The data:
..........
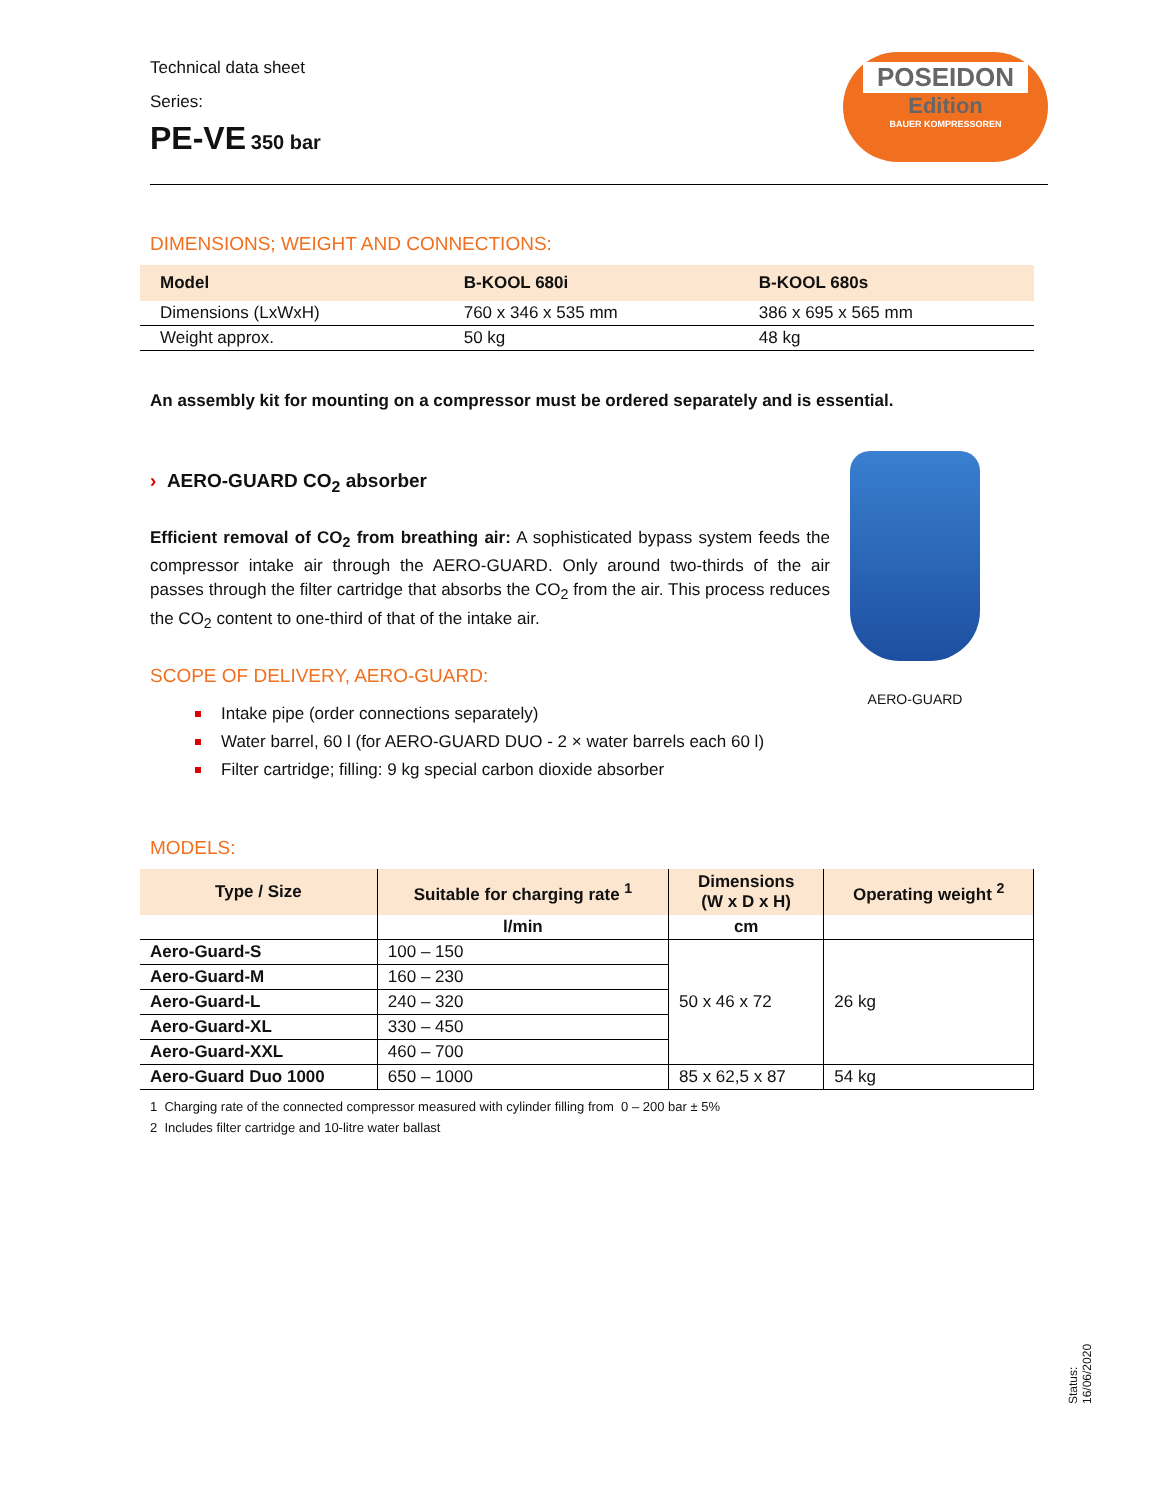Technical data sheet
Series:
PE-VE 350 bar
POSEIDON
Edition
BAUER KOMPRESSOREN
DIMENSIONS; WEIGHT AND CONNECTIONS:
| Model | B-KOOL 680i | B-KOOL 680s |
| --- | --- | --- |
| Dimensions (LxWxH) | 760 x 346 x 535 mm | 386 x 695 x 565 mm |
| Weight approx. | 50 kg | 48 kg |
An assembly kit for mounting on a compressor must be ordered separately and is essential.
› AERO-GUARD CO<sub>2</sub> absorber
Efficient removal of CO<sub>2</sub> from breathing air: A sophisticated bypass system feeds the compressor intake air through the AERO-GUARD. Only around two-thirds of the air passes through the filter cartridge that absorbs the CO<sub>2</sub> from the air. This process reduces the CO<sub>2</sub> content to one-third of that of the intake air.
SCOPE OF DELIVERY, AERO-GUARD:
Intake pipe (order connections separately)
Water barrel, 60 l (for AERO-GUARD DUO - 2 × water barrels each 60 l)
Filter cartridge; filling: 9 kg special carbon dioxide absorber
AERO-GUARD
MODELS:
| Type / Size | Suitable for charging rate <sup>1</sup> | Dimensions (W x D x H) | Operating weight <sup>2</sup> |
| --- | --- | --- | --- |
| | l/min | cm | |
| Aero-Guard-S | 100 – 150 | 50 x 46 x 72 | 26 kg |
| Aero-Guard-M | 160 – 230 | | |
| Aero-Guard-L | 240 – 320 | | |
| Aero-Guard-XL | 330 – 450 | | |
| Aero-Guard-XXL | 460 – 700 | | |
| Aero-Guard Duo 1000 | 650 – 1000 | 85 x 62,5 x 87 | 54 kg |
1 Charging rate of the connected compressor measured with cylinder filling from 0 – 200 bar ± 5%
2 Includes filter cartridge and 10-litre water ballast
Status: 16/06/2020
..........
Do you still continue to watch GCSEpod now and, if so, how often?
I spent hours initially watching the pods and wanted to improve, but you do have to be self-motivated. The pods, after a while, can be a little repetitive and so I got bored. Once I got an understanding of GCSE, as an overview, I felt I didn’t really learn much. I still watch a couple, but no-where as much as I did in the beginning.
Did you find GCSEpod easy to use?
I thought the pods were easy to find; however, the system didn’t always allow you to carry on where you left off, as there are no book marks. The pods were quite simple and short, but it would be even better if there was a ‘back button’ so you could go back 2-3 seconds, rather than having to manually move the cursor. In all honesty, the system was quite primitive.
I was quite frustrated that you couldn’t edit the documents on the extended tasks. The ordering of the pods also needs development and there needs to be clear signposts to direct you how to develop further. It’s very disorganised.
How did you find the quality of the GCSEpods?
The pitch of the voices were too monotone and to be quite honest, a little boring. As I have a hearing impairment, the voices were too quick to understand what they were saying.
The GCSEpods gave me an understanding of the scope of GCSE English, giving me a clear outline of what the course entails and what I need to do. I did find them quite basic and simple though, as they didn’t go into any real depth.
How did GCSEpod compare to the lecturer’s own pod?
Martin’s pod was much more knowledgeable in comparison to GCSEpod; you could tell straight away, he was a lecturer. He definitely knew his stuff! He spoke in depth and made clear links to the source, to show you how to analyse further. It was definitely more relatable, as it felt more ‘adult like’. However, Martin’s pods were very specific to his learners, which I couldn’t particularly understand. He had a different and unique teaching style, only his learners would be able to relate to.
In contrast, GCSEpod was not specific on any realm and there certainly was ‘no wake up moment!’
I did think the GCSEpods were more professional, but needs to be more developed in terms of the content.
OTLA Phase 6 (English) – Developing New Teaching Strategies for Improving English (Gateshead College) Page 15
..........
Task description: Only one stretch of the entries above is wanted: the lines from the one containing "72 | 26 kg |" through the one containing "Status: 16/06/2020". Please reproduce it exactly.

Response:
| Aero-Guard-S | 100 – 150 | 50 x 46 x 72 | 26 kg |
| Aero-Guard-M | 160 – 230 | | |
| Aero-Guard-L | 240 – 320 | | |
| Aero-Guard-XL | 330 – 450 | | |
| Aero-Guard-XXL | 460 – 700 | | |
| Aero-Guard Duo 1000 | 650 – 1000 | 85 x 62,5 x 87 | 54 kg |
1 Charging rate of the connected compressor measured with cylinder filling from 0 – 200 bar ± 5%
2 Includes filter cartridge and 10-litre water ballast
Status: 16/06/2020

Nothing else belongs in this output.